Pour sa seconde édition, le Prix de la Maison Ruinart soutenu par la Fondation Picto, présente Heatwave, une série d’Elsa Leydier, à Paris Photo. Un projet minimaliste et écologique inspiré par la lumière.
Récompensée par le Prix de la Maison Ruinart et exposée dans le secteur Curiosa de Paris Photo, Elsa Leydier réalise des œuvres « mettant à mal les images iconiques et les discours qu’elles portent souvent sur les territoires et identités ». C’est durant une année à l’étranger, alors qu’elle est étudiante en langues que l’artiste se tourne vers le 8e art. « Là-bas, j’ai été marquée par le décalage entre ce que je pouvais vivre au quotidien dans ce pays qui m’était peu familier, et ce que j’imaginais du lieu avant de le connaître. J’ai alors pris conscience du pouvoir de la photographie », raconte-t-elle. Aujourd’hui installée à Rio de Janeiro, Elsa Leydier construit un univers singulier, mariant créations personnelles et images iconiques « représentatives » d’un territoire. « Mon travail est un moyen d’alerter sur des sujets qui se trouvent dans l’ombre des discours dominants, et qui méritent cependant tout autant de visibilité », déclare-t-elle. À travers ses séries, elle dénonce le tropicalisme et propose une version rééditée de notre imaginaire visuel.

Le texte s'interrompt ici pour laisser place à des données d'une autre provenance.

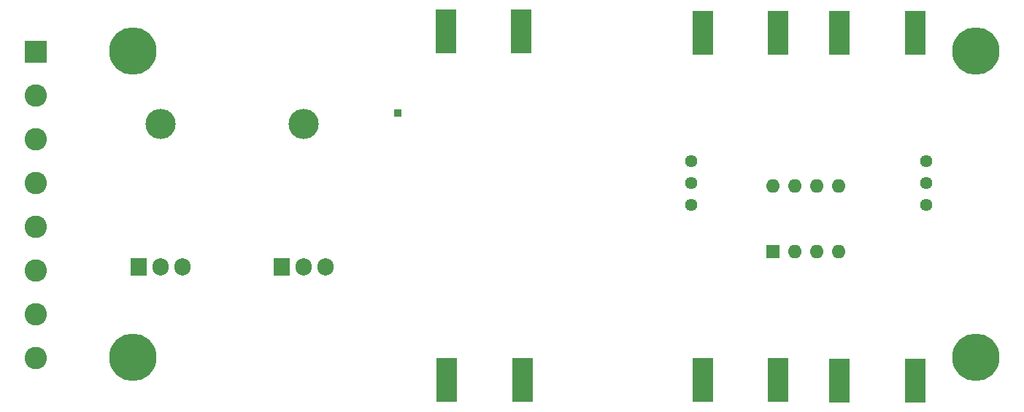
<source format=gbr>
%TF.GenerationSoftware,KiCad,Pcbnew,7.0.5*%
%TF.CreationDate,2023-07-10T11:24:46-06:00*%
%TF.ProjectId,S_Tele,535f5465-6c65-42e6-9b69-6361645f7063,rev?*%
%TF.SameCoordinates,Original*%
%TF.FileFunction,Soldermask,Bot*%
%TF.FilePolarity,Negative*%
%FSLAX46Y46*%
G04 Gerber Fmt 4.6, Leading zero omitted, Abs format (unit mm)*
G04 Created by KiCad (PCBNEW 7.0.5) date 2023-07-10 11:24:46*
%MOMM*%
%LPD*%
G01*
G04 APERTURE LIST*
%ADD10R,2.420000X5.080000*%
%ADD11C,5.500000*%
%ADD12R,0.850000X0.850000*%
%ADD13O,3.500000X3.500000*%
%ADD14R,1.905000X2.000000*%
%ADD15O,1.905000X2.000000*%
%ADD16R,1.600000X1.600000*%
%ADD17O,1.600000X1.600000*%
%ADD18C,1.440000*%
%ADD19R,2.600000X2.600000*%
%ADD20C,2.600000*%
G04 APERTURE END LIST*
D10*
%TO.C,J5*%
X168553200Y-76615850D03*
X159793200Y-76615850D03*
%TD*%
D11*
%TO.C,REF\u002A\u002A*%
X93726000Y-78740000D03*
%TD*%
D10*
%TO.C,J3*%
X130113000Y-116929250D03*
X138873000Y-116929250D03*
%TD*%
%TO.C,J4*%
X138746000Y-76523500D03*
X129986000Y-76523500D03*
%TD*%
D12*
%TO.C,J2*%
X124460000Y-86010750D03*
%TD*%
D11*
%TO.C,REF\u002A\u002A*%
X191516000Y-78740000D03*
%TD*%
D13*
%TO.C,U1*%
X96908000Y-87216750D03*
D14*
X94368000Y-103876750D03*
D15*
X96908000Y-103876750D03*
X99448000Y-103876750D03*
%TD*%
D11*
%TO.C,REF\u002A\u002A*%
X93726000Y-114300000D03*
%TD*%
%TO.C,REF\u002A\u002A*%
X191516000Y-114300000D03*
%TD*%
D13*
%TO.C,U2*%
X113538000Y-87216750D03*
D14*
X110998000Y-103876750D03*
D15*
X113538000Y-103876750D03*
X116078000Y-103876750D03*
%TD*%
D10*
%TO.C,J6*%
X159793400Y-116929400D03*
X168553400Y-116929400D03*
%TD*%
D16*
%TO.C,U4*%
X167979200Y-102053350D03*
D17*
X170519200Y-102053350D03*
X173059200Y-102053350D03*
X175599200Y-102053350D03*
X175599200Y-94433350D03*
X173059200Y-94433350D03*
X170519200Y-94433350D03*
X167979200Y-94433350D03*
%TD*%
D18*
%TO.C,R_pot2*%
X185749200Y-91585850D03*
X185749200Y-94125850D03*
X185749200Y-96665850D03*
%TD*%
D10*
%TO.C,J8*%
X175668400Y-117004400D03*
X184428400Y-117004400D03*
%TD*%
D19*
%TO.C,J1*%
X82423000Y-78898750D03*
D20*
X82423000Y-83978750D03*
X82423000Y-89058750D03*
X82423000Y-94138750D03*
X82423000Y-99218750D03*
X82423000Y-104298750D03*
X82423000Y-109378750D03*
X82423000Y-114458750D03*
%TD*%
D10*
%TO.C,J7*%
X184428200Y-76615850D03*
X175668200Y-76615850D03*
%TD*%
D18*
%TO.C,R_pot1*%
X158444200Y-91585850D03*
X158444200Y-94125850D03*
X158444200Y-96665850D03*
%TD*%
M02*

</source>
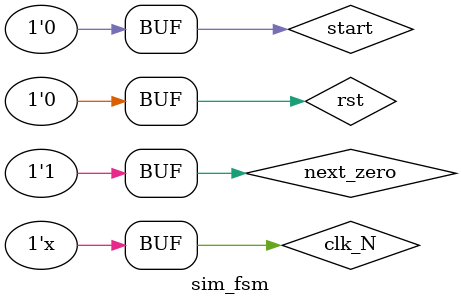
<source format=v>
`timescale 1ns / 1ps

module sim_fsm();

reg rst,start,clk_N,next_zero;
wire LD_SUM,LD_NEXT,SUM_SEL,NEXT_SEL,A_SEL,done;

module_FSM FSM(clk_N,rst,start,next_zero,LD_SUM,LD_NEXT,SUM_SEL,NEXT_SEL,A_SEL,done);

initial begin
	rst <= 1;
	start <= 0;
	next_zero <= 0;
	clk_N <= 0;
	#3 rst <= 0;
	#10 start <= 1;
	
	#40 next_zero <= 1;
	
	#20 start <= 0;
end

always begin
	#5 clk_N = ~clk_N;
end

endmodule
</source>
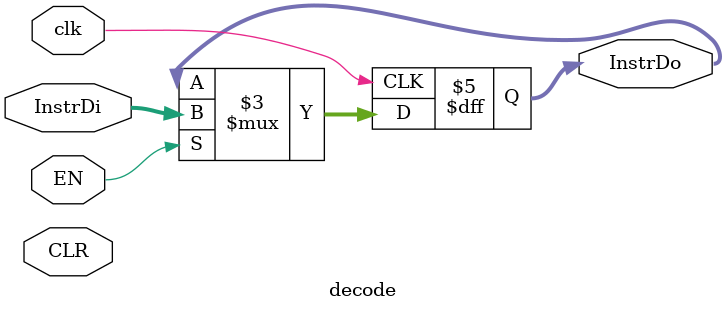
<source format=sv>
module decode #(
    parameter DATA_WIDTH = 32
)(
    input logic                         clk,
    input logic                         EN,
    input logic                         CLR,
    input logic [DATA_WIDTH-1:0]        InstrDi,

    output logic [DATA_WIDTH-1:0]       InstrDo
);

always_ff @(posedge clk) begin
    if (EN == 1'd1) InstrDo <= InstrDi;
end

endmodule
</source>
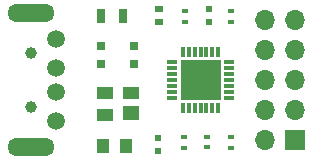
<source format=gts>
G04 #@! TF.FileFunction,Soldermask,Top*
%FSLAX46Y46*%
G04 Gerber Fmt 4.6, Leading zero omitted, Abs format (unit mm)*
G04 Created by KiCad (PCBNEW 4.0.6-e0-6349~53~ubuntu16.04.1) date Fri Jun 23 14:49:20 2017*
%MOMM*%
%LPD*%
G01*
G04 APERTURE LIST*
%ADD10C,0.100000*%
%ADD11R,0.500000X0.600000*%
%ADD12R,0.750000X0.800000*%
%ADD13R,0.700000X0.600000*%
%ADD14R,0.600000X0.400000*%
%ADD15R,0.300000X0.900000*%
%ADD16R,0.900000X0.300000*%
%ADD17R,3.350000X3.350000*%
%ADD18C,1.500000*%
%ADD19O,4.000000X1.500000*%
%ADD20C,1.000000*%
%ADD21R,1.000000X1.250000*%
%ADD22R,1.700000X1.700000*%
%ADD23O,1.700000X1.700000*%
%ADD24R,0.700000X1.300000*%
%ADD25R,1.400000X1.200000*%
%ADD26R,1.400000X1.000000*%
G04 APERTURE END LIST*
D10*
D11*
X113450000Y-113000000D03*
X113450000Y-111900000D03*
D12*
X111400000Y-104150000D03*
X111400000Y-105650000D03*
D11*
X117750000Y-102100000D03*
X117750000Y-101000000D03*
D12*
X108650000Y-105650000D03*
X108650000Y-104150000D03*
D13*
X113500000Y-100950000D03*
X113500000Y-102050000D03*
D14*
X115700000Y-102050000D03*
X115700000Y-101150000D03*
X119600000Y-112750000D03*
X119600000Y-111850000D03*
X117600000Y-112700000D03*
X117600000Y-111800000D03*
X119600000Y-102100000D03*
X119600000Y-101200000D03*
X115650000Y-112750000D03*
X115650000Y-111850000D03*
D15*
X118550000Y-104600000D03*
X118050000Y-104600000D03*
X117550000Y-104600000D03*
X117050000Y-104600000D03*
X116550000Y-104600000D03*
X116050000Y-104600000D03*
X115550000Y-104600000D03*
D16*
X114650000Y-105500000D03*
X114650000Y-106000000D03*
X114650000Y-106500000D03*
X114650000Y-107000000D03*
X114650000Y-107500000D03*
X114650000Y-108000000D03*
X114650000Y-108500000D03*
D15*
X115550000Y-109400000D03*
X116050000Y-109400000D03*
X116550000Y-109400000D03*
X117050000Y-109400000D03*
X117550000Y-109400000D03*
X118050000Y-109400000D03*
X118550000Y-109400000D03*
D16*
X119450000Y-108500000D03*
X119450000Y-108000000D03*
X119450000Y-107500000D03*
X119450000Y-107000000D03*
X119450000Y-106500000D03*
X119450000Y-106000000D03*
X119450000Y-105500000D03*
D17*
X117050000Y-107000000D03*
D18*
X104800000Y-103500000D03*
X104800000Y-106000000D03*
X104800000Y-108000000D03*
X104800000Y-110500000D03*
D19*
X102700000Y-112700000D03*
X102700000Y-101300000D03*
D20*
X102700000Y-104750000D03*
X102700000Y-109250000D03*
D21*
X110750000Y-112600000D03*
X108750000Y-112600000D03*
D22*
X125050000Y-112080000D03*
D23*
X122510000Y-112080000D03*
X125050000Y-109540000D03*
X122510000Y-109540000D03*
X125050000Y-107000000D03*
X122510000Y-107000000D03*
X125050000Y-104460000D03*
X122510000Y-104460000D03*
X125050000Y-101920000D03*
X122510000Y-101920000D03*
D24*
X110500000Y-101550000D03*
X108600000Y-101550000D03*
D25*
X111150000Y-109820000D03*
D26*
X111150000Y-108100000D03*
X108950000Y-108100000D03*
X108950000Y-110000000D03*
M02*

</source>
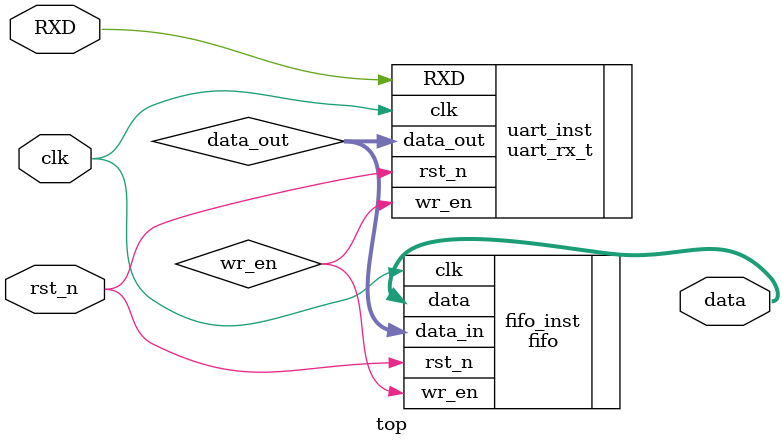
<source format=v>
module top (
  input wire clk,
  input wire rst_n,
  input wire RXD,
  output  [7:0] data
);

wire [7:0]data_out;
wire wr_en;
 uart_rx_t uart_inst (
    .clk(clk),
    .rst_n(rst_n),
    .RXD(RXD),
    .data_out(data_out),
    .wr_en(wr_en)
  );


 fifo fifo_inst (
    .clk(clk),
    .rst_n(rst_n),
    .data_in(data_out),
    .wr_en(wr_en),
    .data(data)
  );

endmodule

</source>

Dans le cadre de la Résidence Ruinart, la photographe s’est rendue plusieurs jours à Reims, afin de découvrir le processus de fabrication du champagne. Un voyage organisé durant la période de vendange, un moment décisif pour la marque. « Cela m’a fait réaliser à quel point l’élaboration d’une telle boisson de ne devait rien laisser au hasard », commente-t-elle. Adepte des travaux engagés, elle décide de réaliser Heatwave, une série inspirée par le réchauffement climatique. « Nous étions en plein mois de septembre, habituellement frais à Reims, pourtant les vendangeurs travaillaient par trente degrés, sous un soleil de plomb », précise l’artiste. Une étrange luminosité qui guide son projet.
Le goût de lumière
Dès ses premières recherches, Elsa Leydier a été intriguée par la notion de « goût de lumière » – une altération des arômes du champagne si celui-ci est exposé trop longtemps aux rayons lumineux. « J’aimais penser que la lumière pouvait être un dénominateur commun entre l’alcool et la photographie, et j’avais décidé de partir sur cet axe », se souvient-elle. Sur place, en revanche, l’auteure découvre la température anormale, poussant les artisans à avancer les vendanges de plusieurs semaines. Une récolte déjà amputée par les périodes de canicules estivales. « Il me semblait nécessaire d’alerter sur ce qui est en train de se passer, poursuit la photographe. Tout en rendant hommage au savoir-faire des travailleurs, s’adaptant face à ce dérèglement pour réussir à créer un champagne avec le même goût chaque année. »
En plus des images shootées sur place, Elsa Leydier a réalisé des scans et des rayogrammes, en filtrant la lumière à travers les verres colorés des bouteilles, teintés pour protéger le liquide de ce « goût » étrange. Des images abstraites aux tons magenta soutenus. Une palette incandescente évoquant la chaleur des récoltes et du climat. Entre minimalisme poétique et expérimentations, l’artiste célèbre la beauté du produit et la précision de ses créateurs, tout en illustrant subtilement les limites écologiques de notre planète. « Une fragilité qui menace nombre de traditions centenaires et notre monde en général », soutient-elle. Un projet tout en nuances, mettant en scène une nature en danger.